I recently accepted an ER position, I did CVICU previously. I know that in the ED the assessements are more focused. However, during my share day the nurses would document a full-head to toe without actually doing one. For example: a nurse would say palpable pulses but never actually palpalted the pulses.
Is this common practice in the ED? I understand not checking pulses for a sore throat, however I just question the documentation aspect of it.

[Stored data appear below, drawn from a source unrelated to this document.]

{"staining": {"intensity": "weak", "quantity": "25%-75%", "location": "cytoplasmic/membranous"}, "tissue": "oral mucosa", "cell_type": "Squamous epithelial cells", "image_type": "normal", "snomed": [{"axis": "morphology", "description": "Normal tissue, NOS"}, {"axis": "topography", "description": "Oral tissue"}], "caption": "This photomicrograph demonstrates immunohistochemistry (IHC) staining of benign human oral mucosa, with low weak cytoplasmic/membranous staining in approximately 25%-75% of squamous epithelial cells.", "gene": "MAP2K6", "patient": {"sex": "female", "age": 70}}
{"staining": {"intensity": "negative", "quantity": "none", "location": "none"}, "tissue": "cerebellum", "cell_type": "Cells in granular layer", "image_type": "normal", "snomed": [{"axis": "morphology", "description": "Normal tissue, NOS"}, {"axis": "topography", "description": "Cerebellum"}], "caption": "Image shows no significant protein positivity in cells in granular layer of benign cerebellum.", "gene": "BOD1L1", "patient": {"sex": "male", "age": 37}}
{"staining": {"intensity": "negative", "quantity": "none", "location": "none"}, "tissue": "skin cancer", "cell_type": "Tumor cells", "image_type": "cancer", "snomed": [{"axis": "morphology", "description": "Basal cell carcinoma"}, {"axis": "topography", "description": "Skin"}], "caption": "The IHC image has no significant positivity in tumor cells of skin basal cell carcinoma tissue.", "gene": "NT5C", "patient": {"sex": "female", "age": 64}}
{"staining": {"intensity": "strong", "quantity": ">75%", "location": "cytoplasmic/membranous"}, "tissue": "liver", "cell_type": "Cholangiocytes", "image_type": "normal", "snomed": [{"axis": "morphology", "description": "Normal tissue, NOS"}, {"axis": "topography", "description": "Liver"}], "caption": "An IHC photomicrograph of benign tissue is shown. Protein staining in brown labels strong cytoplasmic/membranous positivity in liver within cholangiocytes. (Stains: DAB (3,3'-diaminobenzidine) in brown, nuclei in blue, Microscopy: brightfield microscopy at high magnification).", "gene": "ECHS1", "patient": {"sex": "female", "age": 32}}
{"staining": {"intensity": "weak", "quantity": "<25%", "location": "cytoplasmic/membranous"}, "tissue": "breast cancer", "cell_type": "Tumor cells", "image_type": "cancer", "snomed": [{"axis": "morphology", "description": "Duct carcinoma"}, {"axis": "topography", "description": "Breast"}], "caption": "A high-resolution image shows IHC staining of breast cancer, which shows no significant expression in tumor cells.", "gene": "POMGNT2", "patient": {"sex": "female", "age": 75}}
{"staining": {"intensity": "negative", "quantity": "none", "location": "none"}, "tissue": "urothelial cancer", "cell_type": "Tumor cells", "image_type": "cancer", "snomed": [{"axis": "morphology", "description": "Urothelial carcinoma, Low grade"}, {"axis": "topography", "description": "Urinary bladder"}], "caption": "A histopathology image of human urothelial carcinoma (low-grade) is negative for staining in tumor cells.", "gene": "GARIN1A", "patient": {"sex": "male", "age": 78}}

The flow sheet for the assessment is very thorough and I fear if I did do a full head to toe for every patient, I'll be way behind.
Any tips, advice, or suggestions will be greatly appreciated.
BTW- I'll be doing nights 7p-7a.
I will only document on assessment findings that I actually did, and yes, ED assessments are focused on the chief complaint in my neck of the woods.
Our documentation consists of paper flow sheets with narrative notes, so for example if a person came in with new onset leg pain, I might document a narrative note like: 1045 to room 12 via WC, c/o "burning" RLE pain, onset at 0900 today while seated at the kitchen table. Able to transfer with assistance from WC to stretcher. RLE pale, cold to touch, pedal pulse absent. Dr. Awesome notified of assessment findings and consulted for pain control, orders received and implemented. 1055 Dr. Awesome at bedside.
Since your flow sheets do require documentation on every system, then I would say that you do need to do a full head to toe. It sounds like the documentation is cumbersome and nurses are in the habit of taking shortcuts. I would feel very uncomfortable charting on an assessment finding that I didn't actually do.